*YOUR OBJECTIVE:*
Please set down each of the lines below once more, exactly, omitting all pictures.

▬▬▬▬▬▬

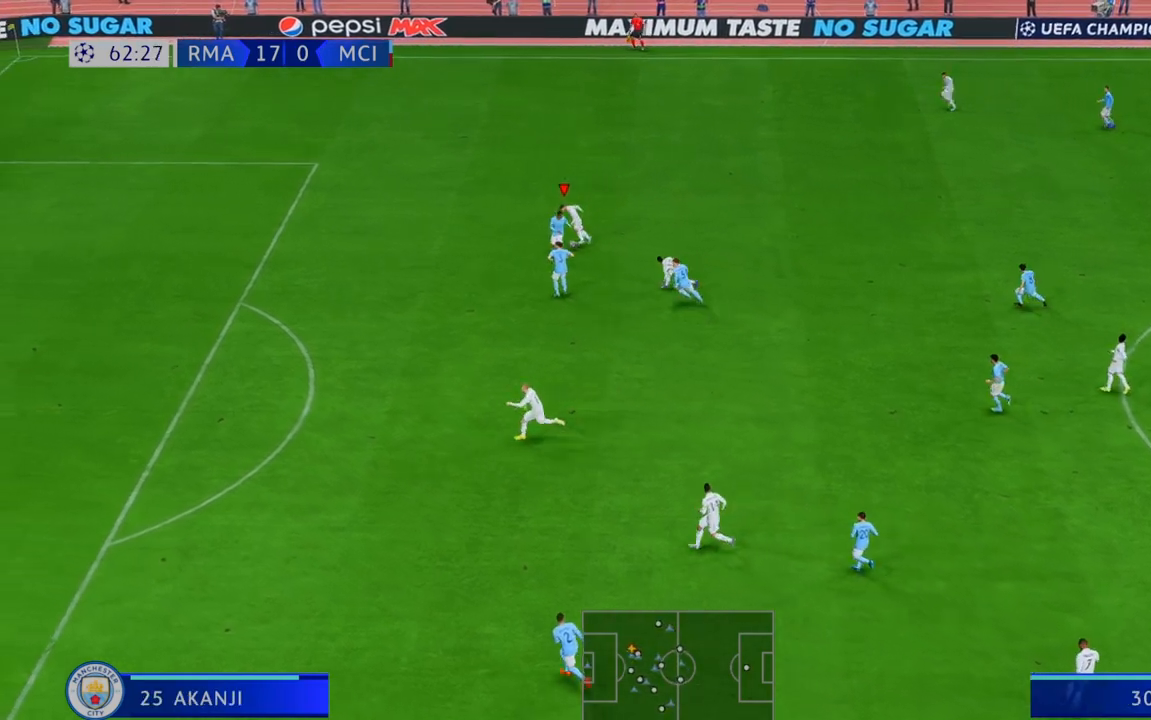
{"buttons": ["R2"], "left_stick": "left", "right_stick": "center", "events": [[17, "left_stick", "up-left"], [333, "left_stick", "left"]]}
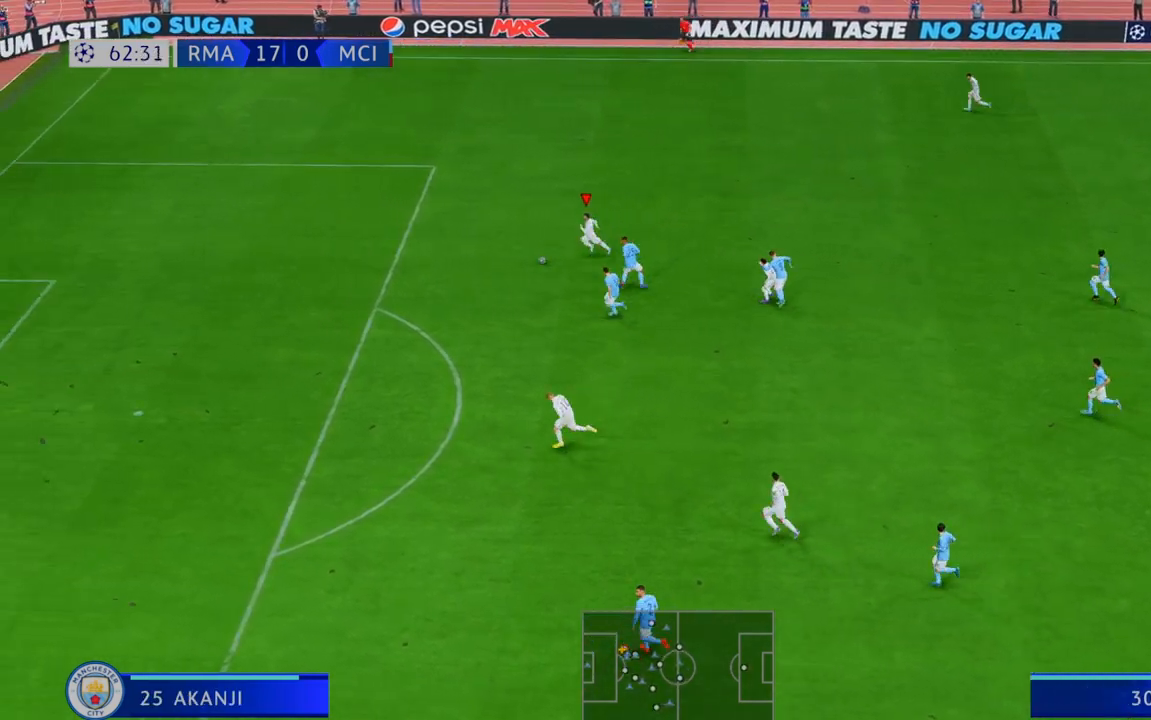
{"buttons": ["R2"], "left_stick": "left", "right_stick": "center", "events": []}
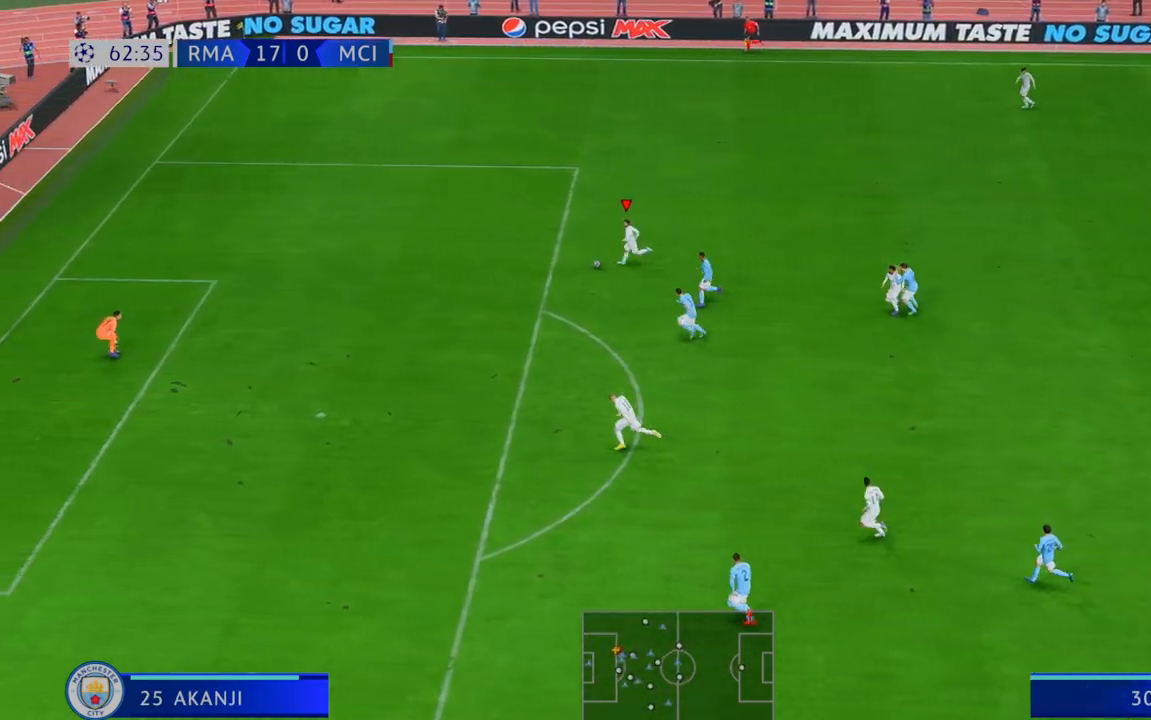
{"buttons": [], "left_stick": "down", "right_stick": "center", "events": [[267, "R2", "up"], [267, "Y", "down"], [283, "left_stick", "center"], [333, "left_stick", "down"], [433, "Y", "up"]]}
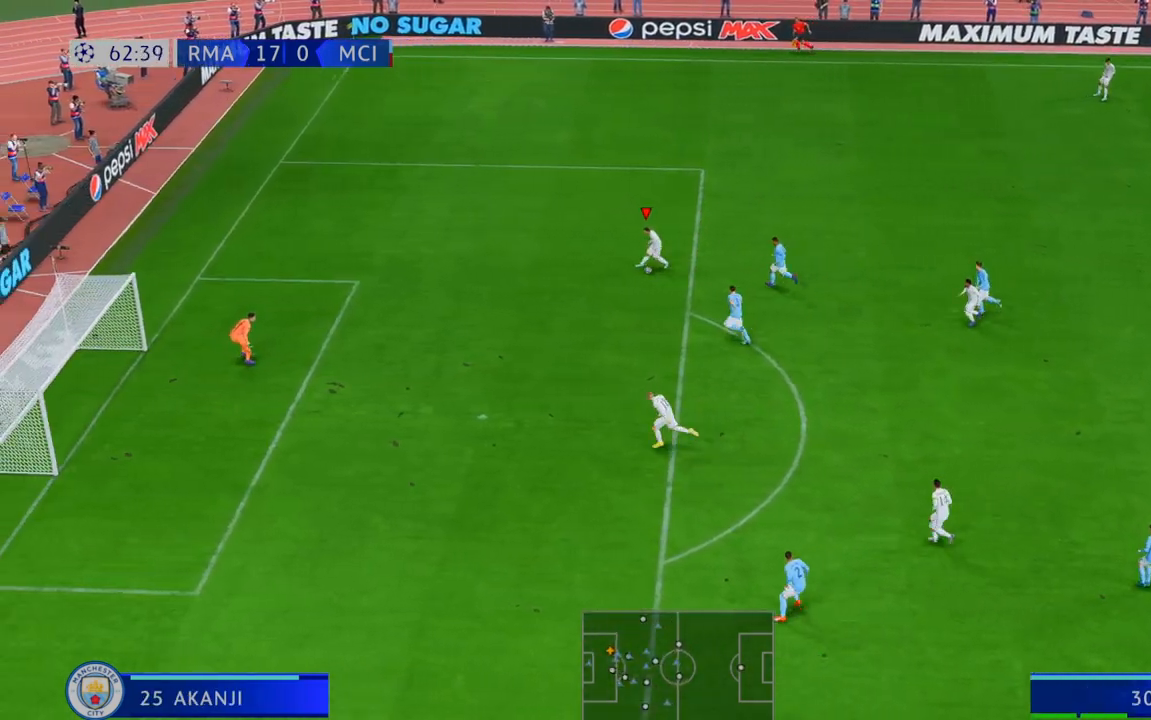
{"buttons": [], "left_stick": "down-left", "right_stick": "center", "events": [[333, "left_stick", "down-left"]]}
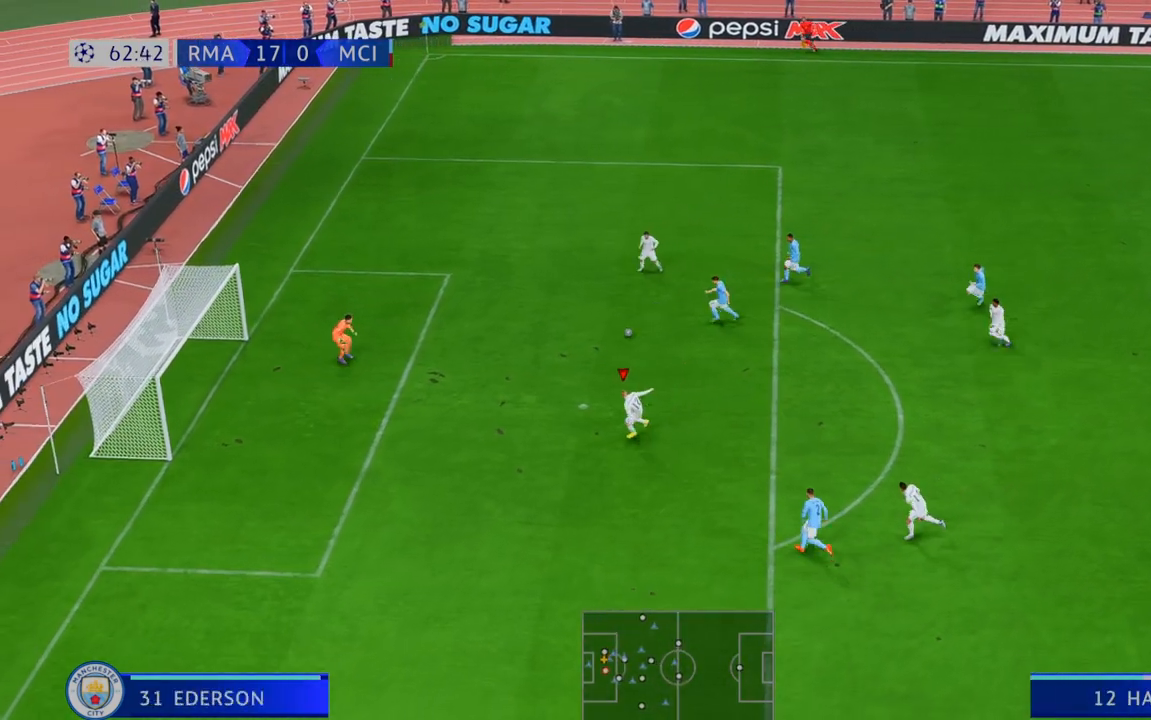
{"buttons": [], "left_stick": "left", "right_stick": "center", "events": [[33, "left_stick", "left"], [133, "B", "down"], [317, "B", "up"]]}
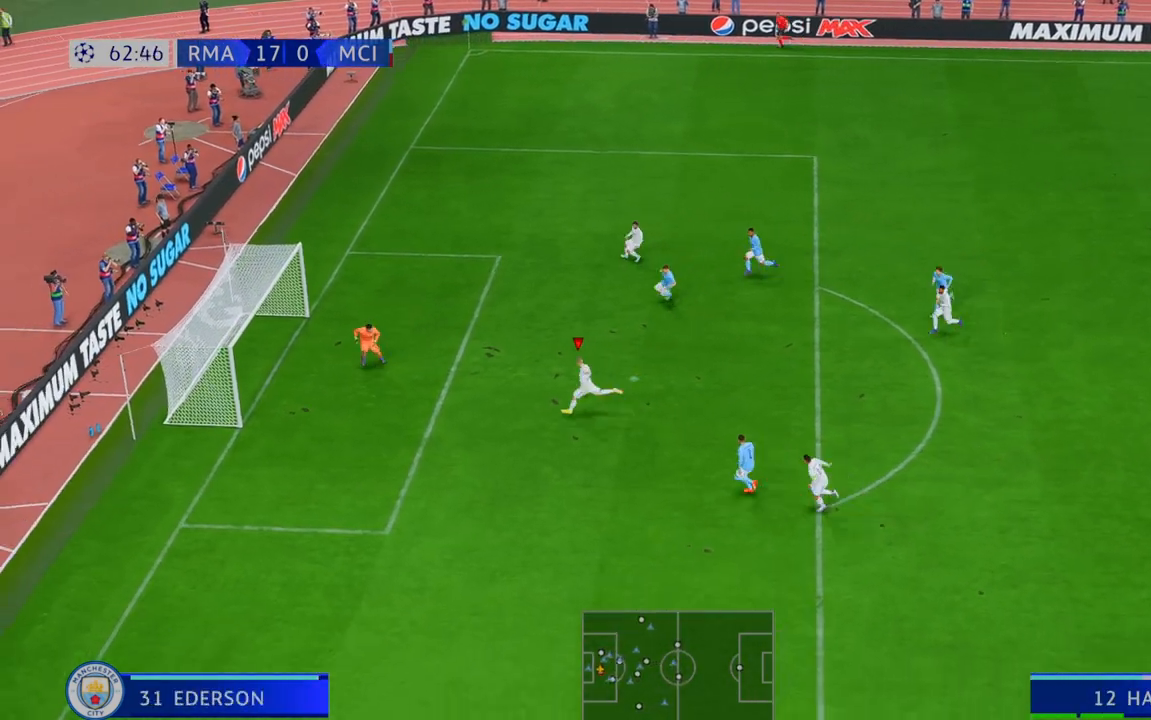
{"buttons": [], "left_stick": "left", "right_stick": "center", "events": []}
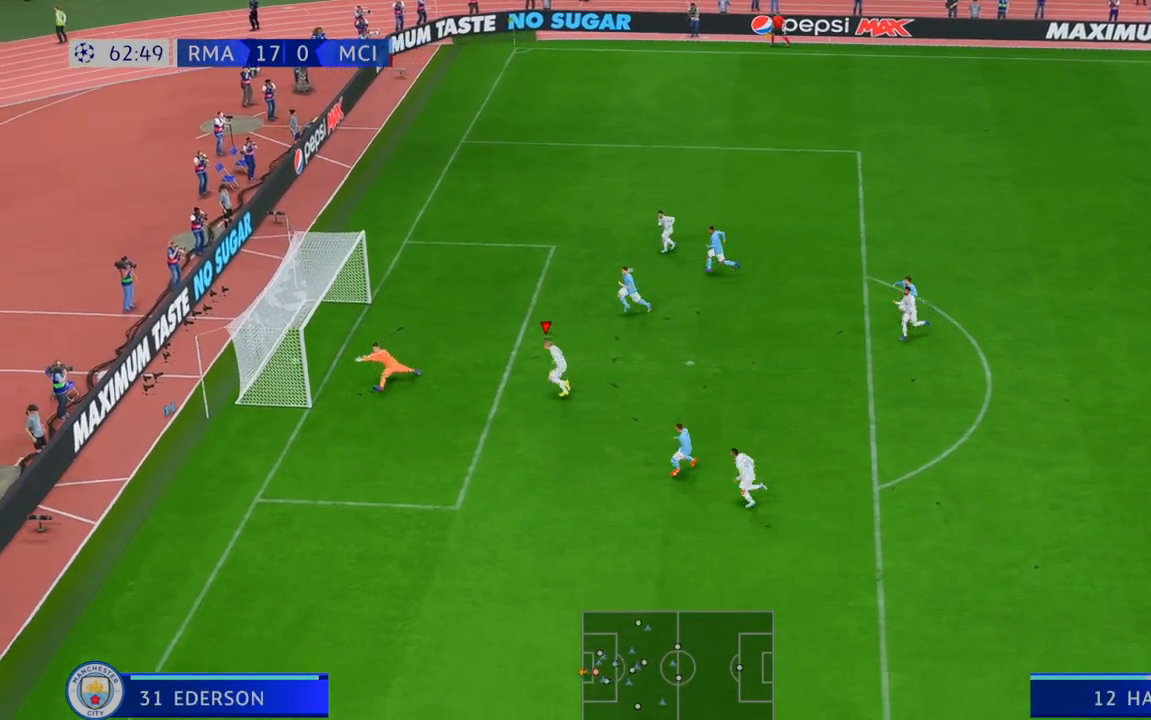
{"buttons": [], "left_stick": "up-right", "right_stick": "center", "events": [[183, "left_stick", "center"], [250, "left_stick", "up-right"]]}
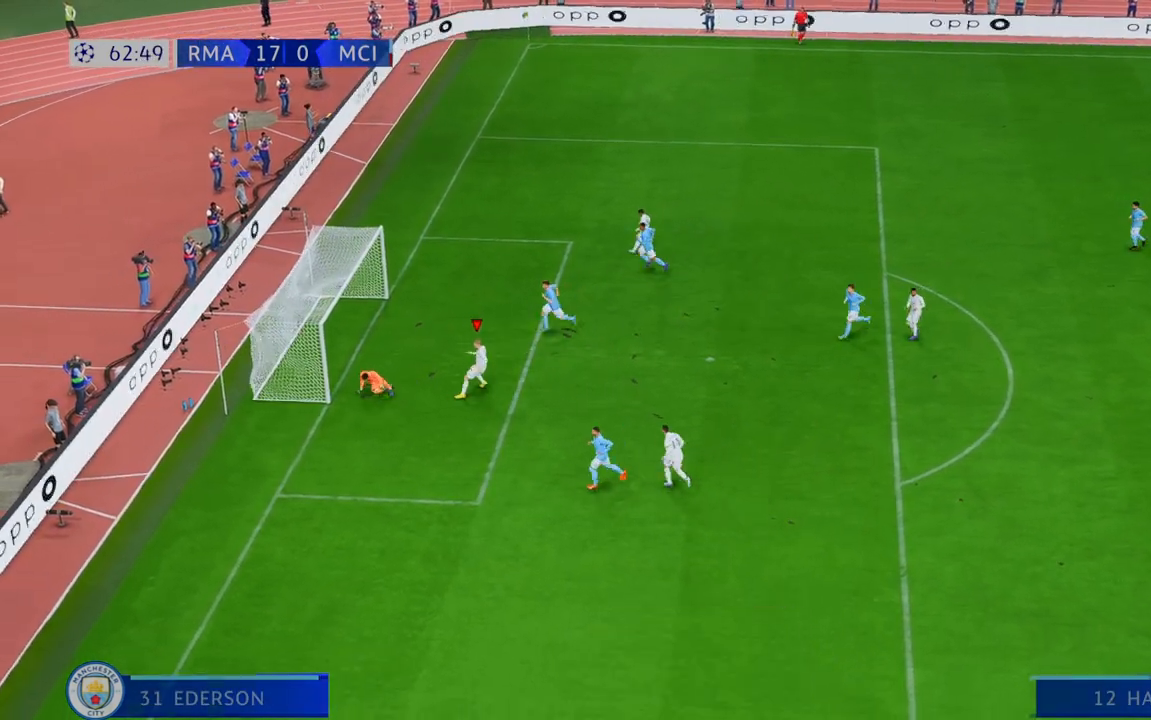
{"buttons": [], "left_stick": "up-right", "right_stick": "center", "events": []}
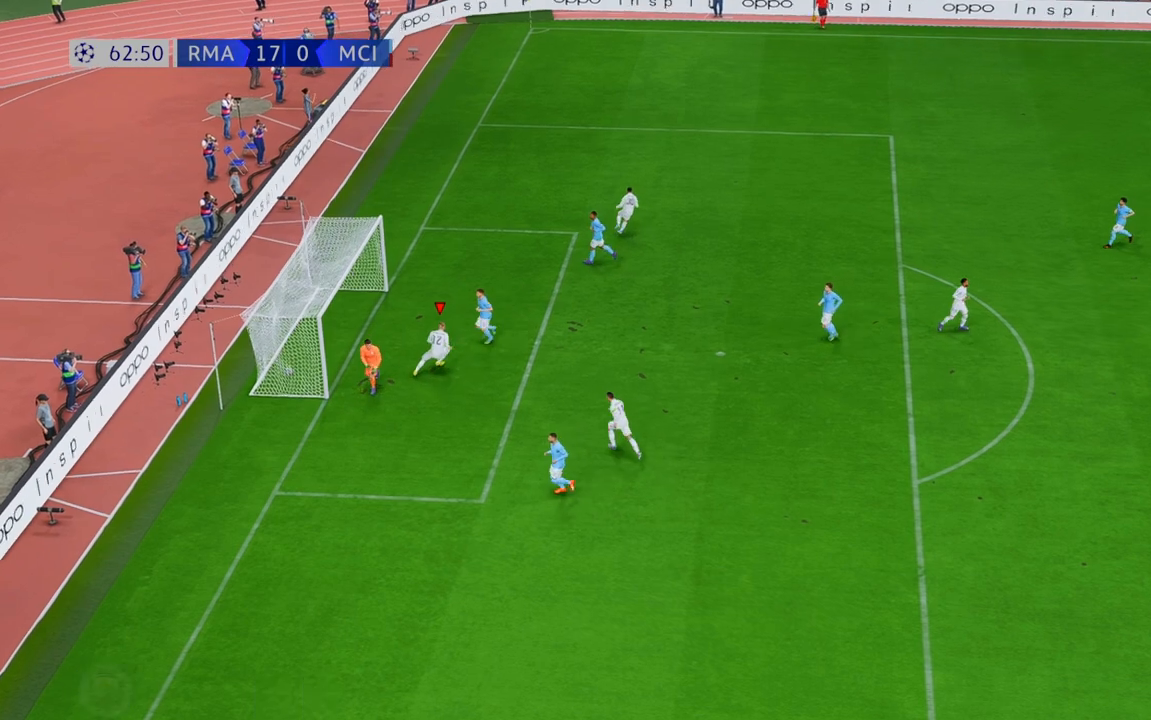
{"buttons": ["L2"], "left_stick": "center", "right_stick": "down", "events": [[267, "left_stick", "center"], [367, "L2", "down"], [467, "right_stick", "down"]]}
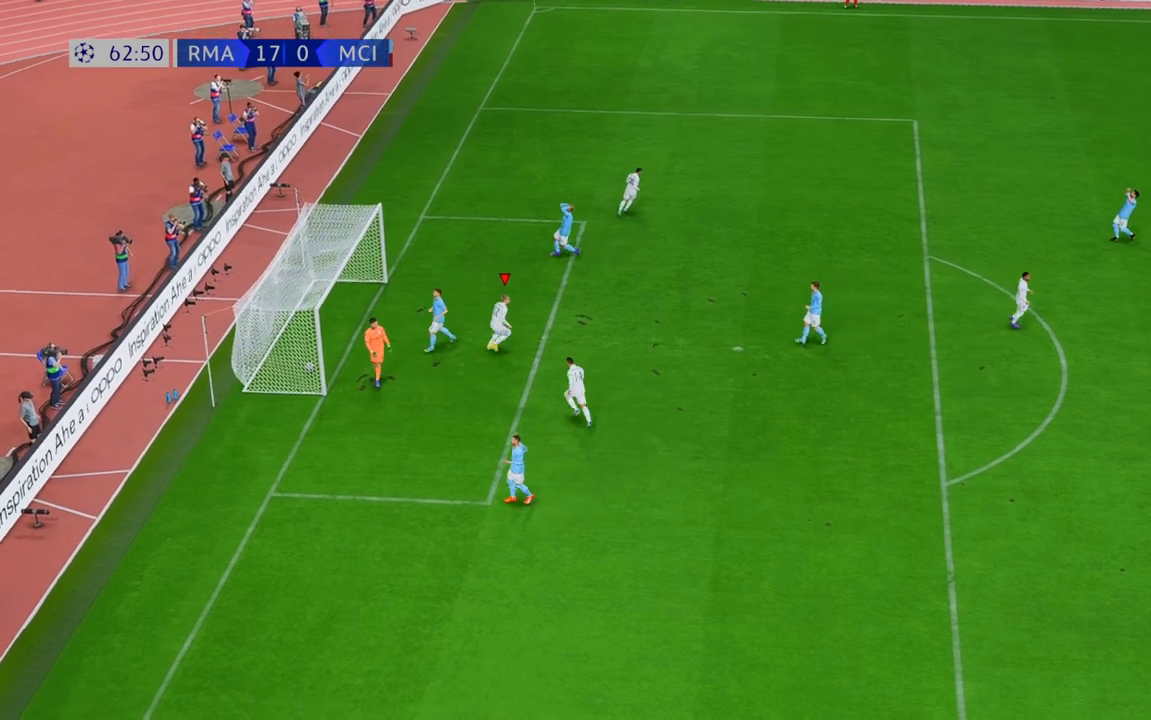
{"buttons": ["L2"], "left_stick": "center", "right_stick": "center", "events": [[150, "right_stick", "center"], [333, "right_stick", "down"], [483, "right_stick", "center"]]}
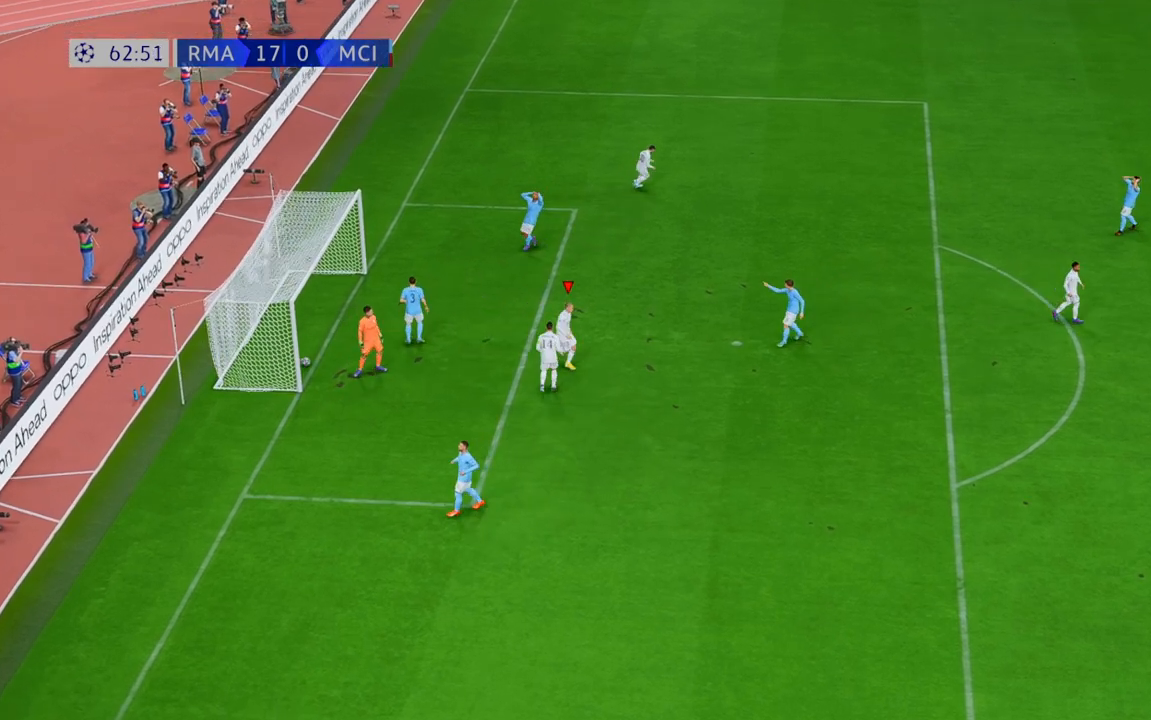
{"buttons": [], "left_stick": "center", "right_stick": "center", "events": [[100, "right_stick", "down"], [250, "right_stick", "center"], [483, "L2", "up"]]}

▬▬▬▬▬▬

*RESPONSE TO THIS TASK:*
{"buttons": ["R2"], "left_stick": "left", "right_stick": "center", "events": [[17, "left_stick", "up-left"], [333, "left_stick", "left"]]}
{"buttons": ["R2"], "left_stick": "left", "right_stick": "center", "events": []}
{"buttons": [], "left_stick": "down", "right_stick": "center", "events": [[267, "R2", "up"], [267, "Y", "down"], [283, "left_stick", "center"], [333, "left_stick", "down"], [433, "Y", "up"]]}
{"buttons": [], "left_stick": "down-left", "right_stick": "center", "events": [[333, "left_stick", "down-left"]]}
{"buttons": [], "left_stick": "left", "right_stick": "center", "events": [[33, "left_stick", "left"], [133, "B", "down"], [317, "B", "up"]]}
{"buttons": [], "left_stick": "left", "right_stick": "center", "events": []}
{"buttons": [], "left_stick": "up-right", "right_stick": "center", "events": [[183, "left_stick", "center"], [250, "left_stick", "up-right"]]}
{"buttons": [], "left_stick": "up-right", "right_stick": "center", "events": []}
{"buttons": ["L2"], "left_stick": "center", "right_stick": "down", "events": [[267, "left_stick", "center"], [367, "L2", "down"], [467, "right_stick", "down"]]}
{"buttons": ["L2"], "left_stick": "center", "right_stick": "center", "events": [[150, "right_stick", "center"], [333, "right_stick", "down"], [483, "right_stick", "center"]]}
{"buttons": [], "left_stick": "center", "right_stick": "center", "events": [[100, "right_stick", "down"], [250, "right_stick", "center"], [483, "L2", "up"]]}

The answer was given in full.